[Stored items]
=== Begin Enclosure ===

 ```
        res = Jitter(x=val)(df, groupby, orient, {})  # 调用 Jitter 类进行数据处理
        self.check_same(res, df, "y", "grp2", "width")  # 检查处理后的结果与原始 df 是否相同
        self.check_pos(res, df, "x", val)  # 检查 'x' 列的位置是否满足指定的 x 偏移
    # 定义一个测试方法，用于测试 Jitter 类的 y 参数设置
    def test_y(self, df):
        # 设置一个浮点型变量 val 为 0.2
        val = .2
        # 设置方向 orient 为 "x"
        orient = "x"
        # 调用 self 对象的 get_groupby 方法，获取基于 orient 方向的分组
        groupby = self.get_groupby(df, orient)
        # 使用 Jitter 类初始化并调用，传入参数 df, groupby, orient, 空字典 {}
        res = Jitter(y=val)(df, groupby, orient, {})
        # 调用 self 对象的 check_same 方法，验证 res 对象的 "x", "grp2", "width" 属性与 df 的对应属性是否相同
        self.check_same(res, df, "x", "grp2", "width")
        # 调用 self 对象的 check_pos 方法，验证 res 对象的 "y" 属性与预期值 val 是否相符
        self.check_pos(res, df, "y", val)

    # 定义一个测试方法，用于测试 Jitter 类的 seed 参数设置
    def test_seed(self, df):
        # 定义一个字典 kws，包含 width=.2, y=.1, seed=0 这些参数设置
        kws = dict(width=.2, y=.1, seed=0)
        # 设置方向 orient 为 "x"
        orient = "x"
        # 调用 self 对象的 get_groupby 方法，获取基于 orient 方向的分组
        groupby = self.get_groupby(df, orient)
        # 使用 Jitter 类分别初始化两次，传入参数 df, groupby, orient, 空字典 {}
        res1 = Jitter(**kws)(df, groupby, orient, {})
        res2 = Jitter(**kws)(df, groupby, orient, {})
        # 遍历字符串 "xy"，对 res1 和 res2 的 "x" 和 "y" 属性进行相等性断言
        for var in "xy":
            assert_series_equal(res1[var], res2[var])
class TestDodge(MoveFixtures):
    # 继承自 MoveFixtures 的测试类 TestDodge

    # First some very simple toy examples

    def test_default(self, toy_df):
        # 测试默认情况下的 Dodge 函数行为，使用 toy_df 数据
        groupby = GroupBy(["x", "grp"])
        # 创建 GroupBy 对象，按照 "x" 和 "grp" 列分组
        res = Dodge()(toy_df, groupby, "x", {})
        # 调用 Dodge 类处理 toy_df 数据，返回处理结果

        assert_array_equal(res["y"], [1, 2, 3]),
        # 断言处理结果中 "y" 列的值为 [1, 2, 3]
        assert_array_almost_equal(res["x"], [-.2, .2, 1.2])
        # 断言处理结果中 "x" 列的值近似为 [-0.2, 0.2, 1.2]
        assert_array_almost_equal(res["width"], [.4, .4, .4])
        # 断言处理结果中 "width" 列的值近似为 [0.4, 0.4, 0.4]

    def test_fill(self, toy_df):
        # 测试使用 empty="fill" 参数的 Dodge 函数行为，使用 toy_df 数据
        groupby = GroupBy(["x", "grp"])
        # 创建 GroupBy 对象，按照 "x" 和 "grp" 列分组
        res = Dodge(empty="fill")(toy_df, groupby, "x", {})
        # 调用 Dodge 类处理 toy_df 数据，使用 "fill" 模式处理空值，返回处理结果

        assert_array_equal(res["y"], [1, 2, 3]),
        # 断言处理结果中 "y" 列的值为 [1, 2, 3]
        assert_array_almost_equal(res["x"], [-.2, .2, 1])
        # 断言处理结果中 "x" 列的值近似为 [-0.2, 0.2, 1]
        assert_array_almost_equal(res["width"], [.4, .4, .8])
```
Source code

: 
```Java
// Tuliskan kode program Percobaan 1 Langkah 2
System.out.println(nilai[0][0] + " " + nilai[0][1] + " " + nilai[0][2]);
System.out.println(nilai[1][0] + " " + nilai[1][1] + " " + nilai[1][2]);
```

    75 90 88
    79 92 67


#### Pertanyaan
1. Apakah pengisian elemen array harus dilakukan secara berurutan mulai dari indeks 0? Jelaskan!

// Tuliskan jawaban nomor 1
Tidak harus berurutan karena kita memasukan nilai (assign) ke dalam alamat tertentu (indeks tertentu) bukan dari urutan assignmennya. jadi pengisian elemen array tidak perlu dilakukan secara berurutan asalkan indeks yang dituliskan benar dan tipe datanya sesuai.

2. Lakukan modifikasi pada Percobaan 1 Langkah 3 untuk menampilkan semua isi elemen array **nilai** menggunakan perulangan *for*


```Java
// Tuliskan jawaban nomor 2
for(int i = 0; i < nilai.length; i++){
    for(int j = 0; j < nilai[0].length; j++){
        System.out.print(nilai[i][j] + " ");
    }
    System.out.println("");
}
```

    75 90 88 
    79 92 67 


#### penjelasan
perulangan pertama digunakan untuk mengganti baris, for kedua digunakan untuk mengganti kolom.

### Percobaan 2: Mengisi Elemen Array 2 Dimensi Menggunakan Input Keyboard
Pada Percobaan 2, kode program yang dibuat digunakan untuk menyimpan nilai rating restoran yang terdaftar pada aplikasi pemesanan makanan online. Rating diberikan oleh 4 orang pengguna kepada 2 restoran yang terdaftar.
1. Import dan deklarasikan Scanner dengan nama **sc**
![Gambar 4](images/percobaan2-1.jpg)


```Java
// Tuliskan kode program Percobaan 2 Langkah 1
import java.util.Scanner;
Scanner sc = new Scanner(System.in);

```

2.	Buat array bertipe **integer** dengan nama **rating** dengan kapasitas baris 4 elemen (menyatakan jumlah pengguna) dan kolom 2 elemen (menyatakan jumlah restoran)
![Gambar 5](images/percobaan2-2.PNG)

=== End Enclosure ===

## ACTION ITEM
For the entries above, count the lines that contain the string "Jitter", and state that number without further comment.

## OUTPUT BELOW
8